The British National Corpus 2014 (BNC2014) is a major project led by Lancaster University.  We created a 100-million-word corpus (a large collection of ‘real life’ language) of present-day British English. This corpus can be used by researchers to understand more about how language works and how it is evolving. Educators, dictionary compilers and the interested public will also be able to access the corpus to find usage examples of modern British English in different genres.

The whole  corpus is now available for research (non-commercial) purposes.

The project has been supported by ESRC grants no. EP/P001559/1, ES/K002155/1 and ES/R008906/1.


How to get access?

BNC2014 Written

The corpus is freely available (together with the spoken part) via #LancsBox X. All major research functionalities are available via this tool.

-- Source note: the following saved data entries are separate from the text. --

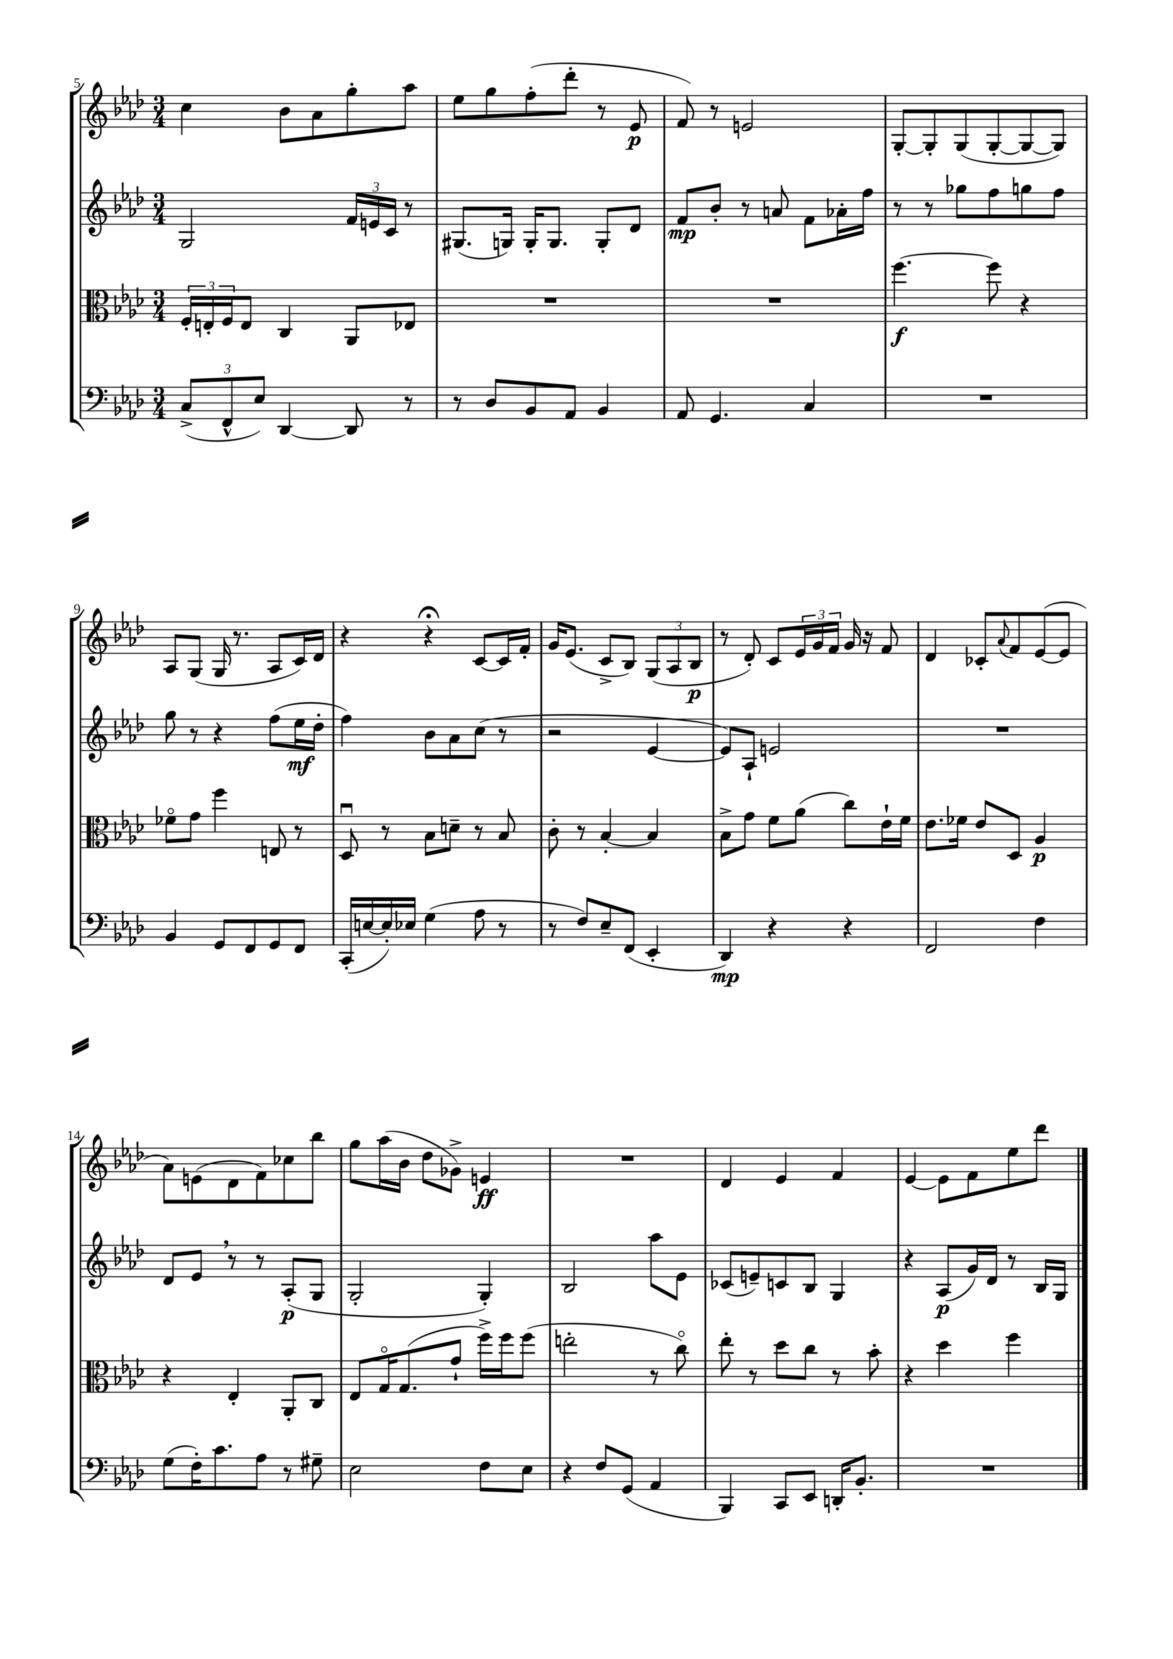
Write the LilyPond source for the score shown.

<<
\new StaffGroup <<
\new Staff = "s0" {
    \clef treble \key aes \major \numericTimeSignature \time 3/4
    c''4 bes'8 aes'8 g''8-. aes''8 |
    ees''8 g''8 f''8-.( des'''8-. r8 ees'8\p |
    f'8) r8 e'2 |
    g8~-. g8-. g8( g8~-. g8~ g8) |
    aes8 g8( g16 r8. aes8 c'16) des'16 |
    r4 r4\fermata c'8~ c'16 f'16-. |
    g'16 ees'8.( c'8-> bes8) \tuplet 3/2 { g8( aes8 bes8\p } |
    r8 des'8-.) c'8 \tuplet 3/2 { ees'16 g'16 f'16 } g'16 r16 f'8 |
    des'4 ces'8-. \appoggiatura { aes'8 } f'8 ees'8~( ees'8 |
    aes'8) e'8( des'8 f'8) ces''8 bes''8 |
    g''8 aes''16( bes'16 des''8 ges'8->) e'4\ff |
    R2. |
    des'4 ees'4 f'4 |
    ees'4~ ees'8 f'8 ees''8 des'''8 \bar "|." |
}
\new Staff = "s1" {
    \clef treble \key aes \major \numericTimeSignature \time 3/4
    g2 \tuplet 3/2 { f'16 e'16 c'16 } r8 |
    gis8.( g16) g16-. g8. g8-. des'8 |
    f'8\mp bes'8-. r8 a'8 f'8 aes'16-. f''16 |
    r8 r8 ges''8 f''8 g''8 f''8 |
    g''8 r8 r4 f''8( ees''16\mf des''16-. |
    f''4) bes'8 aes'8 c''8( r8 |
    r2 ees'4~ |
    ees'8) aes8-! e'2 |
    R2. |
    des'8 ees'8 \breathe r8 r8 aes8-.\p( g8 |
    g2-. g4-.) |
    bes2 aes''8 ees'8 |
    ces'8( e'8--) c'8 bes8 g4 |
    r4 aes8\p( g'16) des'16 r8 bes16 g16 \bar "|." |
}
\new Staff = "s2" {
    \clef alto \key aes \major \numericTimeSignature \time 3/4
    \tuplet 3/2 { f16-. e16-. f16 } e8 c4 aes,8 ees8 |
    R2. |
    R2. |
    f''4.~\f f''8 r4 |
    fes'8\flageolet g'8 f''4 e8 r8 |
    des8\downbow r8 bes8 d'8-- r8 bes8 |
    c'8-. r8 bes4~-. bes4 |
    bes8-> g'8 f'8 aes'8( c''8) ees'16-! f'16 |
    ees'8. fes'16 ees'8 des8 aes4\p |
    r4 ees4-. aes,8-. c8 |
    ees8 g16\flageolet g8.( g'8-! f''16->) f''16 f''8( |
    e''2-. r8 c''8\flageolet) |
    ees''8-. r8 des''8 c''8 r8 bes'8-. |
    r4 des''4 f''4 \bar "|." |
}
\new Staff = "s3" {
    \clef bass \key aes \major \numericTimeSignature \time 3/4
    \tuplet 3/2 { c8->( f,8-^ ees8) } des,4~ des,8 r8 |
    r8 des8 bes,8 aes,8 bes,4 |
    aes,8 g,4. c4 |
    R2. |
    bes,4 g,8 f,8 g,8 f,8 |
    c,16-.( e16~ e16-.) ees16 g4( aes8 r8 |
    r8 f8) ees8-- f,8( ees,4-. |
    des,4\mp) r4 r4 |
    f,2 f4 |
    g8( f16-.) c'8. aes8 r8 gis8-- |
    ees2 f8 ees8 |
    r4 f8 g,8( aes,4 |
    bes,,4) c,8 ees,8 d,16-. bes,8.-. |
    R2. \bar "|." |
}
>>
>>
\layout { \context { \Score currentBarNumber = #5 } }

We are also looking into the possibility of releasing the BNC2014 Written via other popular platforms; due to copyright reasons the full texts of the written corpus cannot be released at this stage.

BNC2014 Spoken

  • Data download

Data in XML format can be downloaded from:

  • BNClab

Go to BNClab and start searching the corpus; BNClab offers sociolinguistic analyses on the fly as well as a comparison with BNC1994 – demographic

  • CQPweb
  1. Register for free and log on to CQPweb.
  2. Sign-up for access to the BNC2014 Spoken.
  3. Select ‘BNC2014’ in the main CQPweb menu.
  • BNC1994 (original British National Corpus)
  1. Register for free and log on to CQPweb.
  2. Select ‘British National Corpus (XML edition)’ in the main CQPweb menu.
  • BNC2014 Baby + (5M words)

A balanced subset of the corpus, BNC2014 Baby+, is available via #LancsBox v. 6.